Yes, Eastwords is about making and remaking stories and histories; of meta-narratives and material narratives; about colonization, but more importantly, about re (and/or de) colonization of minds with every telling of those quintessentially colonialist encounters. Only, Ray's treatment is not that academic-serious. He shows how people can fly and narratives can fly and then tumble headlong down to ground zero below where intertextual warfare ravages known and alien shores. Tinged with magical realism, Ray's description ranges across classical mythology, the Puranas, the glittering world of Renaissance England, Hecatommithi, Der Bestrafte Brudermord and the narrator's Indian Stories--which, by the force of their eclecticism somehow do not allow magical realism to gel. Indeed the two braids Ray weaves (or yokes together by violence) are i) The plot line, where MSND and The Tempest and Sukumari and her two sons and lots of others come together, and ii) The sub-plot line where Ray/ the narrator/ Sheikh Piru all become one. Shakespeare, in this sub-plot, is evoked with the nagging name-calling of a supplicant (O baba Shakespeare, O thakur. . .). One feels that here, in this in-between passages/chapters Ray overdoes his part. 'Tell me how, sweet Bard of gentle English Avon. Here I am, by the groaning brown roil of the wide Ganges. . . let me confuse myself with you. Let me confess, that we two must twain, like the East and West. . .' etc. One wonders, what's the point of this overemphasis on the double Shakespearian bind. Why the excuses for the narrator's India/Bangaliness. 'I know those words too, even here in monsoon-battered India.' So we see. More food, perhaps for a PC 101 repast.

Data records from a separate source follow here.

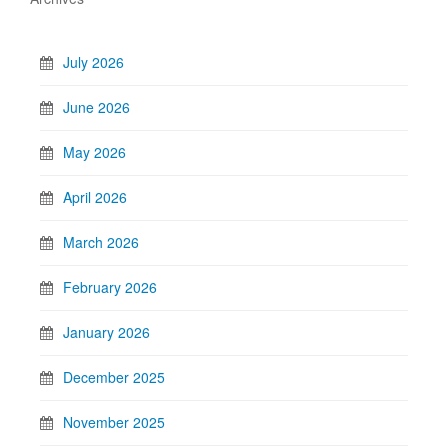
July 2026
June 2026
May 2026
April 2026
March 2026
February 2026
January 2026
December 2025
November 2025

Lastword: Eastwords is for the strong-hearted. And for those with no colonial hangover. For those who can make sweet meaning out of life's unsweet chaos. For those who look on the world with a postmodern nonchalance.

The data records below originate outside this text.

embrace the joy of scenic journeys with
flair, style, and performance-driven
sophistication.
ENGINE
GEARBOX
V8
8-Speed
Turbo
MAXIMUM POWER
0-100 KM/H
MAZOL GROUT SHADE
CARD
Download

In short, Eastwords works your imagination and your intellect. And in case, you are beginning to take my review seriously, here is what the publisher says as a caveat: 'This is a work of fiction. Names, characters, places and incidents are either the product of the author's imagination or are used fictitiously and any resemblance to any actual person, living or dead, events or locales is entirely coincidental.'

How about it, Willyumbaba? Old stuff, you say? John Barth did that in Giles Goat-Boy? Perhaps. But that's another story and should wait another day.

Syed Manzoorul Islam teaches English at Dhaka University.